SOURCE RECORDS Block Start

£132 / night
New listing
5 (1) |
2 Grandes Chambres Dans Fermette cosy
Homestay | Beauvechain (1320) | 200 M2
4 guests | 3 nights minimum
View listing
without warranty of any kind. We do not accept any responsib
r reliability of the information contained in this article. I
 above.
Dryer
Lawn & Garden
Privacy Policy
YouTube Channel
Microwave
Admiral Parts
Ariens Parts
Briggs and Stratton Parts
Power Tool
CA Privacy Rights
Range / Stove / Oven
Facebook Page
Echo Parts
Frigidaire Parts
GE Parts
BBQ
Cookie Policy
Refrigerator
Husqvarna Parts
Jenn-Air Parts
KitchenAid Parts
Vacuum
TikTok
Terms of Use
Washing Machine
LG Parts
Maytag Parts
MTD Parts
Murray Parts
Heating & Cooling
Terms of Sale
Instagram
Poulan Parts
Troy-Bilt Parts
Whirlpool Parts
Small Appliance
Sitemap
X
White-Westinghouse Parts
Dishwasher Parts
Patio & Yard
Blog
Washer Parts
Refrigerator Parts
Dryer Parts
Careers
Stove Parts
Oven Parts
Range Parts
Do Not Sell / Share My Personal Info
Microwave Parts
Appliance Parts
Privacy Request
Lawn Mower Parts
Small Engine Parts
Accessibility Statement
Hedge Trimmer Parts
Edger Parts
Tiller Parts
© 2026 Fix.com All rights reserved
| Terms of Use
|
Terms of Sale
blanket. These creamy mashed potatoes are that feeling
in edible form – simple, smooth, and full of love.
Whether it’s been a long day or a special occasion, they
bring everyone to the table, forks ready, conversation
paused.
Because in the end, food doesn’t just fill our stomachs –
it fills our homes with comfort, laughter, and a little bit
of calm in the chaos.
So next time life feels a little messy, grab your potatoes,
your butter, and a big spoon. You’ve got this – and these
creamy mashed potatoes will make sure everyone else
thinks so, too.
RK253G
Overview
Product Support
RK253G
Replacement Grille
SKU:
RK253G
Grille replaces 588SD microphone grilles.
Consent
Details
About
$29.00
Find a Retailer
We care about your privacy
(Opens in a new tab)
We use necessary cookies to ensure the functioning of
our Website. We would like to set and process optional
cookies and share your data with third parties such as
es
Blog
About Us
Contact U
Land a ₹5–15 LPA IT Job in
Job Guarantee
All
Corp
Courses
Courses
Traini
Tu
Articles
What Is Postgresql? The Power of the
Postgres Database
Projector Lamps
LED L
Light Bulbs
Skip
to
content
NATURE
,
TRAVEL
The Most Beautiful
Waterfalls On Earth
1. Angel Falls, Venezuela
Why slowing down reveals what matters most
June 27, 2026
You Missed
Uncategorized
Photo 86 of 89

SOURCE RECORDS Block End
SOURCE RECORDS Block Start

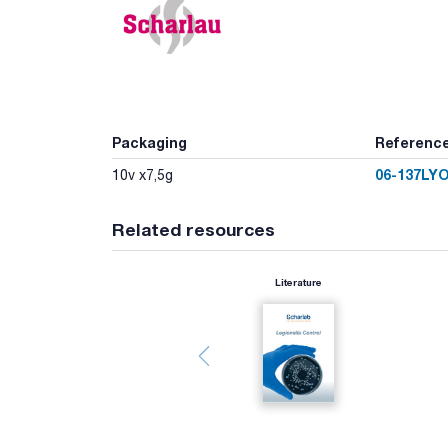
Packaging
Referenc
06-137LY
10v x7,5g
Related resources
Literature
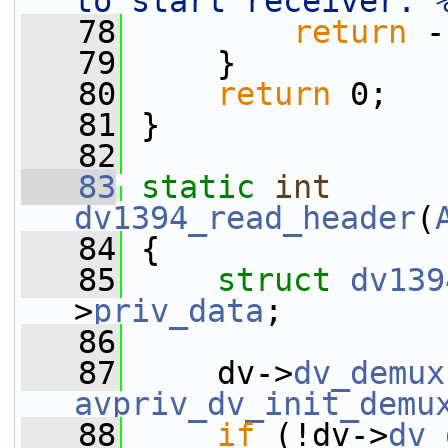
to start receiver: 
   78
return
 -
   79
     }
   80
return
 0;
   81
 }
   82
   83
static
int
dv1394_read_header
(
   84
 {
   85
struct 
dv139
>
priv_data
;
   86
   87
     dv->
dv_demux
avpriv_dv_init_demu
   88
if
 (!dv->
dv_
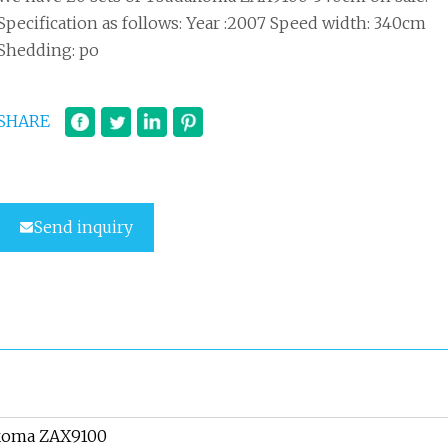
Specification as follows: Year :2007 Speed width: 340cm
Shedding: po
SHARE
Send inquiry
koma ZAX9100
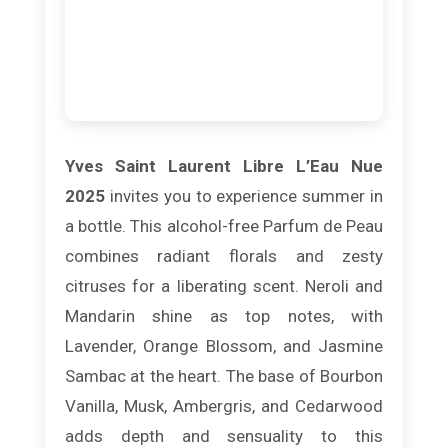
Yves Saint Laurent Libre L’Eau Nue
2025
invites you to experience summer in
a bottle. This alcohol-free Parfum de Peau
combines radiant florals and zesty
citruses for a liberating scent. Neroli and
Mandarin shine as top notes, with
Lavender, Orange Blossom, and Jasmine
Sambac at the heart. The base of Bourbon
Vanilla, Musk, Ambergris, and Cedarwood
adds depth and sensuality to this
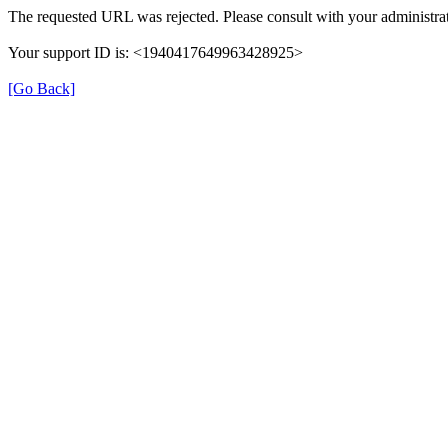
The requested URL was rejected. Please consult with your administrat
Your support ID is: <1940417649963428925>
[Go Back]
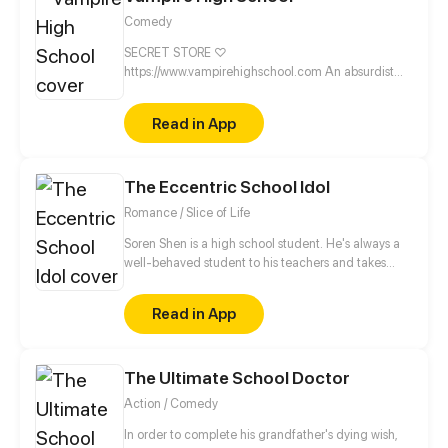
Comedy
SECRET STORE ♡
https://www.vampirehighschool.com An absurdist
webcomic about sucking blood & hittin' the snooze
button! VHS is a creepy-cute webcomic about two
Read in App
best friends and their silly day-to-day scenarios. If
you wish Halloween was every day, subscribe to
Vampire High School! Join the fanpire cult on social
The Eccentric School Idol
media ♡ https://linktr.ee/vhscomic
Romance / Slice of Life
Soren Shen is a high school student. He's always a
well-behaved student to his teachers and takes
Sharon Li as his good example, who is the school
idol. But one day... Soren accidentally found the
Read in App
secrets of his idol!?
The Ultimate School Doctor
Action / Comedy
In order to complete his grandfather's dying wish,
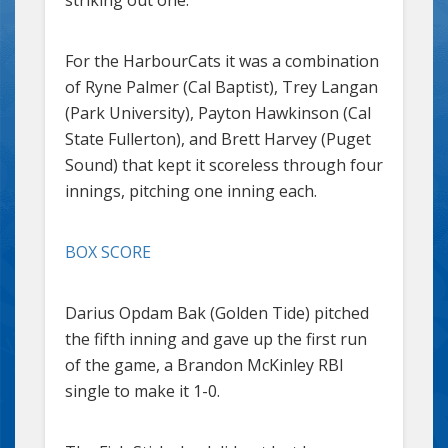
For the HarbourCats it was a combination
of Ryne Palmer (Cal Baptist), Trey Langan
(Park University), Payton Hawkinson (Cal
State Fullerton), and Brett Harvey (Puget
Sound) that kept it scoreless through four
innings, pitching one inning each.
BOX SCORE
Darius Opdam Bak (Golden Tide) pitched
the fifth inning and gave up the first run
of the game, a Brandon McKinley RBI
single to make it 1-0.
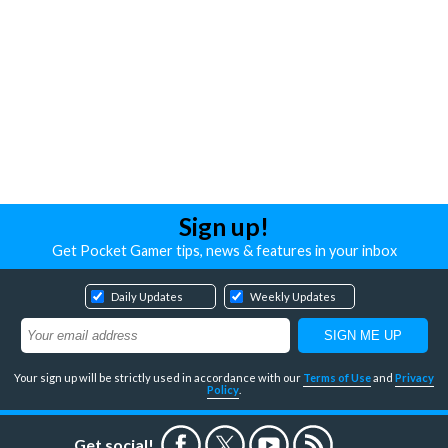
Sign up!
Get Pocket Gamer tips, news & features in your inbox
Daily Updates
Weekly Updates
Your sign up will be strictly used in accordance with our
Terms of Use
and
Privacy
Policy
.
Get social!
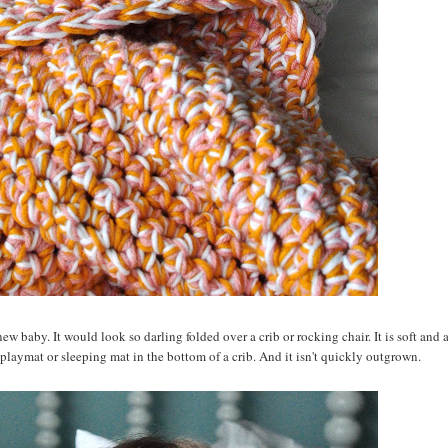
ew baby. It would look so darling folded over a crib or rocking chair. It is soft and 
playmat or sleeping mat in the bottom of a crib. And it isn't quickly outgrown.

SOURCE RECORDS Block End
SOURCE RECORDS Block Start

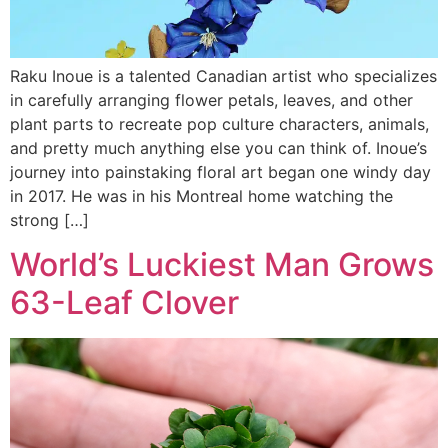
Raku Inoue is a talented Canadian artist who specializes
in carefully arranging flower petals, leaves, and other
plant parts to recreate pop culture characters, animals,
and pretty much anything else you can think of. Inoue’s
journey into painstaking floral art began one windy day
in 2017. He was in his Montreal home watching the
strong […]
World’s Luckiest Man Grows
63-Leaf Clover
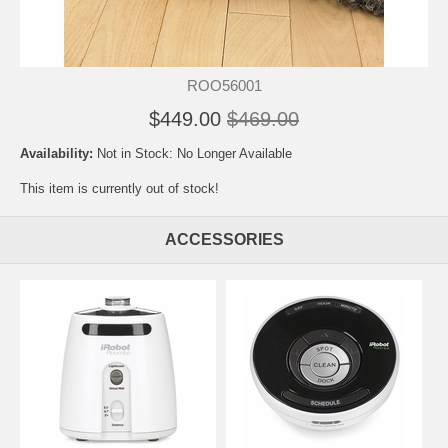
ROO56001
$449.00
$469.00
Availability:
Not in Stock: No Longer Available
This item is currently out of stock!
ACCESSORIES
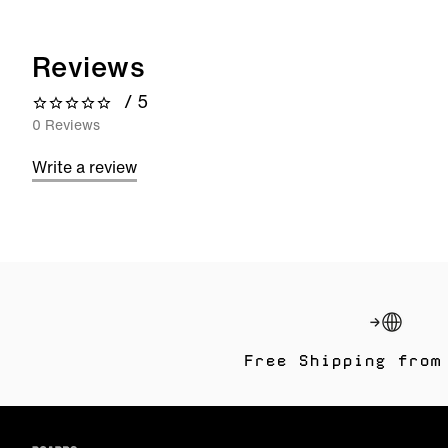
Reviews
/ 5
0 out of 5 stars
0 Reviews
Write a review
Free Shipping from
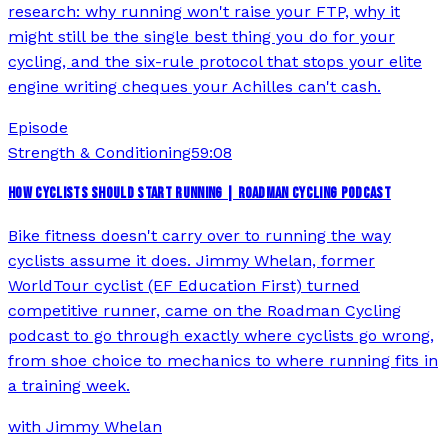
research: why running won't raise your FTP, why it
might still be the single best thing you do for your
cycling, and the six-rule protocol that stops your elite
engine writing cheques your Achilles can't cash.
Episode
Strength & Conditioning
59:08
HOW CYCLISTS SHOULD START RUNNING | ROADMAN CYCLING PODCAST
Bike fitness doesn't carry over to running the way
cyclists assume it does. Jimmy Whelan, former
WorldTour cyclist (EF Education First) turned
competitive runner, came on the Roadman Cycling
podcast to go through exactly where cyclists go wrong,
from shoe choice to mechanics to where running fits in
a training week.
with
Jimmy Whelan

SOURCE RECORDS Block End

== BRIEF ==
Which of the lines in the data contain the string "make"? Return each one.

== YOUR RESPONSE ==
creamy mashed potatoes will make sure everyone else
single to make it 1-0.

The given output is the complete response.